- Task brief -
Transcribe every line below exactly; no image goes into the output.

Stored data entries
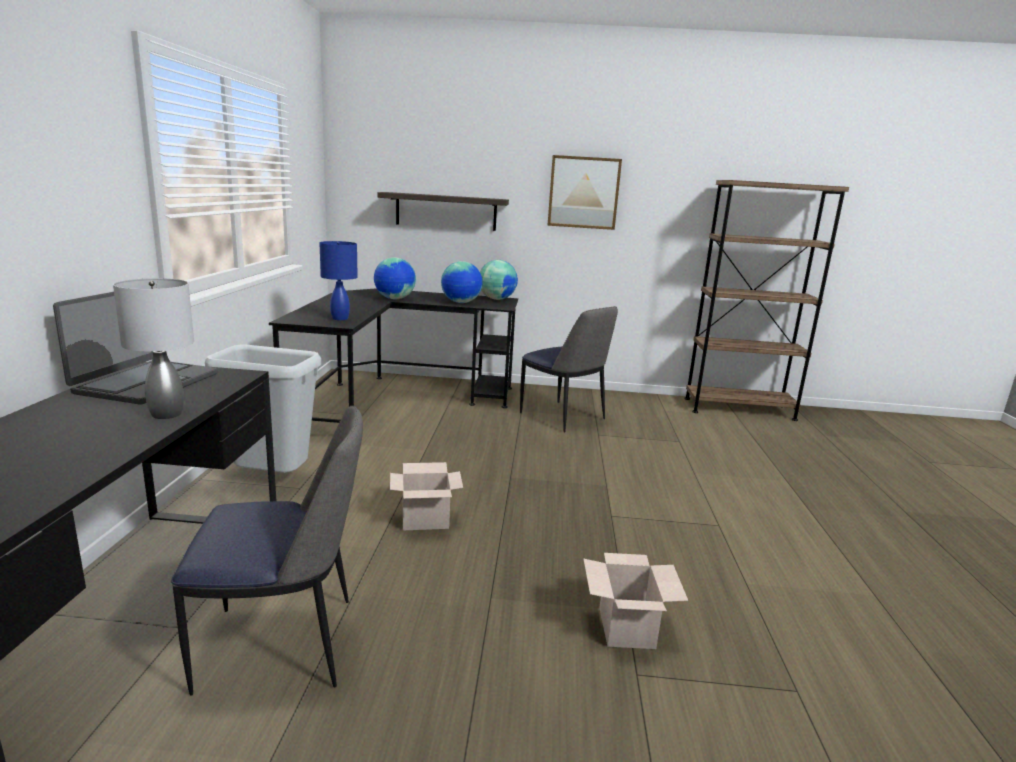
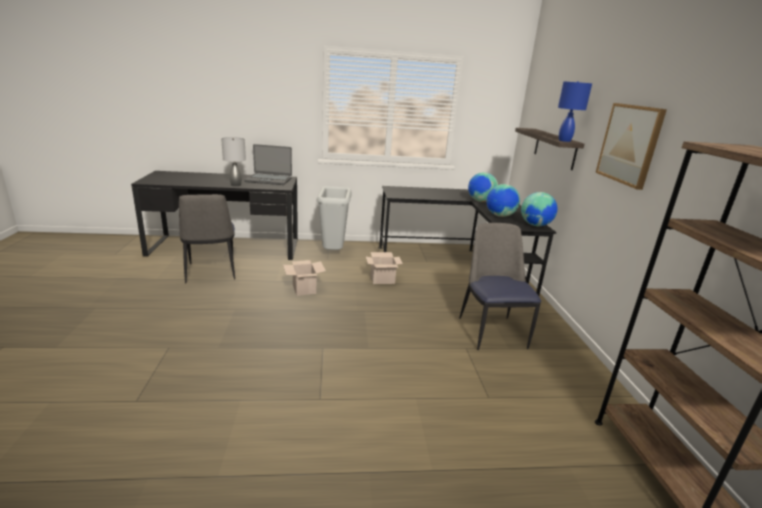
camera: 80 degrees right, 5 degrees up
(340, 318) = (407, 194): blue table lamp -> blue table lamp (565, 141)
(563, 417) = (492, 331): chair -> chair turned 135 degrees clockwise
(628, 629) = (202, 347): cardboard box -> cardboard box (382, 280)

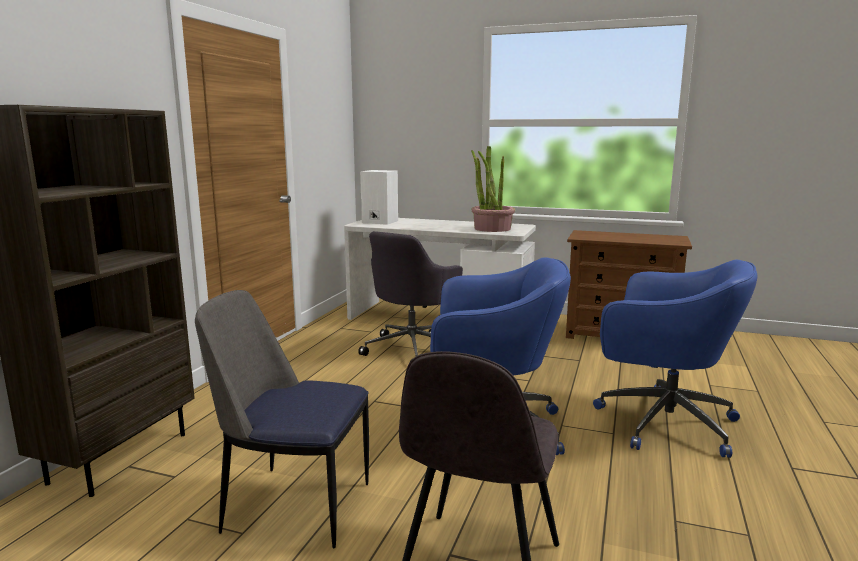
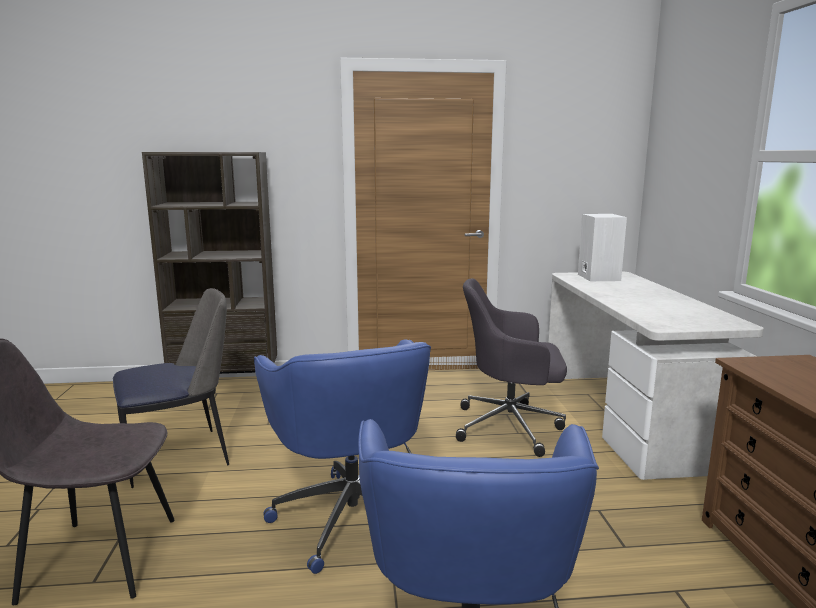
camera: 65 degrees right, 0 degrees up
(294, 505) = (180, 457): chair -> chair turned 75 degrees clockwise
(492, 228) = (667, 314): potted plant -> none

- Solution for this problem -
camera: 80 degrees right, 5 degrees up
(340, 318) = (407, 194): blue table lamp -> blue table lamp (565, 141)
(563, 417) = (492, 331): chair -> chair turned 135 degrees clockwise
(628, 629) = (202, 347): cardboard box -> cardboard box (382, 280)

camera: 65 degrees right, 0 degrees up
(294, 505) = (180, 457): chair -> chair turned 75 degrees clockwise
(492, 228) = (667, 314): potted plant -> none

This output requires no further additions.